**PROBLEM REQUIREMENTS**
Output the full listing exactly, character for character.

**DATA SHOWN**
+ + + +

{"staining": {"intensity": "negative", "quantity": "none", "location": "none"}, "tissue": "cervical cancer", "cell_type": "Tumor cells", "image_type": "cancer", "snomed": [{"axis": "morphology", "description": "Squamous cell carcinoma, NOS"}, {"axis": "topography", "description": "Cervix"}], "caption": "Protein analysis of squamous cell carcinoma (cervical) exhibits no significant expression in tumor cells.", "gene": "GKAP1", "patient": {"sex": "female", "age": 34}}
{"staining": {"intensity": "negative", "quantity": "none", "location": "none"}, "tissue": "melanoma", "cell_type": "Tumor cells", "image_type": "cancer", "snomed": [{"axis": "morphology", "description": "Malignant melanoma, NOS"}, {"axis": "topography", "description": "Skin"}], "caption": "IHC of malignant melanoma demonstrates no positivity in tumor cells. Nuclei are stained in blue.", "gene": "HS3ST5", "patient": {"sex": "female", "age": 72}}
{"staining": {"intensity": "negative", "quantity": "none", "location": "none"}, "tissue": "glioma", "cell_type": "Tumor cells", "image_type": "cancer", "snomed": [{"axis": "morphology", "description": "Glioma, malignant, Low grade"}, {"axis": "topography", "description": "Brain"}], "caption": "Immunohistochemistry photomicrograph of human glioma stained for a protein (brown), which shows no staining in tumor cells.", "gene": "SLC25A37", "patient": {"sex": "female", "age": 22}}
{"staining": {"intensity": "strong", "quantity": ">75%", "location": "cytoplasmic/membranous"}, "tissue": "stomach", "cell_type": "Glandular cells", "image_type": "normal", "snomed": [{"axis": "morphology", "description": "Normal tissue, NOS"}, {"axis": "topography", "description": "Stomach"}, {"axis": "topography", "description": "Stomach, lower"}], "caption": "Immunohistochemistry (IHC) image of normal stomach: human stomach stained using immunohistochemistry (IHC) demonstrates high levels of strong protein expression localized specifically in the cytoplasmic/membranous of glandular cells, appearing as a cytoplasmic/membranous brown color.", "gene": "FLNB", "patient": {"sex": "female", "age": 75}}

+ + + +

**RESULT**
{"staining": {"intensity": "negative", "quantity": "none", "location": "none"}, "tissue": "cervical cancer", "cell_type": "Tumor cells", "image_type": "cancer", "snomed": [{"axis": "morphology", "description": "Squamous cell carcinoma, NOS"}, {"axis": "topography", "description": "Cervix"}], "caption": "Protein analysis of squamous cell carcinoma (cervical) exhibits no significant expression in tumor cells.", "gene": "GKAP1", "patient": {"sex": "female", "age": 34}}
{"staining": {"intensity": "negative", "quantity": "none", "location": "none"}, "tissue": "melanoma", "cell_type": "Tumor cells", "image_type": "cancer", "snomed": [{"axis": "morphology", "description": "Malignant melanoma, NOS"}, {"axis": "topography", "description": "Skin"}], "caption": "IHC of malignant melanoma demonstrates no positivity in tumor cells. Nuclei are stained in blue.", "gene": "HS3ST5", "patient": {"sex": "female", "age": 72}}
{"staining": {"intensity": "negative", "quantity": "none", "location": "none"}, "tissue": "glioma", "cell_type": "Tumor cells", "image_type": "cancer", "snomed": [{"axis": "morphology", "description": "Glioma, malignant, Low grade"}, {"axis": "topography", "description": "Brain"}], "caption": "Immunohistochemistry photomicrograph of human glioma stained for a protein (brown), which shows no staining in tumor cells.", "gene": "SLC25A37", "patient": {"sex": "female", "age": 22}}
{"staining": {"intensity": "strong", "quantity": ">75%", "location": "cytoplasmic/membranous"}, "tissue": "stomach", "cell_type": "Glandular cells", "image_type": "normal", "snomed": [{"axis": "morphology", "description": "Normal tissue, NOS"}, {"axis": "topography", "description": "Stomach"}, {"axis": "topography", "description": "Stomach, lower"}], "caption": "Immunohistochemistry (IHC) image of normal stomach: human stomach stained using immunohistochemistry (IHC) demonstrates high levels of strong protein expression localized specifically in the cytoplasmic/membranous of glandular cells, appearing as a cytoplasmic/membranous brown color.", "gene": "FLNB", "patient": {"sex": "female", "age": 75}}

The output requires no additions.